• _Exercise instructions_
If a line of the listing below contains the string "para", count it, then give the total by itself.

:: Data to use ::

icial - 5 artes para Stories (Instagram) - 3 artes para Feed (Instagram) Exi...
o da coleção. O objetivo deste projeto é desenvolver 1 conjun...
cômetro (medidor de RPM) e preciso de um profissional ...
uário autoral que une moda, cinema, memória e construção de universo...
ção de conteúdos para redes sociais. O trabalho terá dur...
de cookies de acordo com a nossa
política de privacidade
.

:::

• _Answer space_
2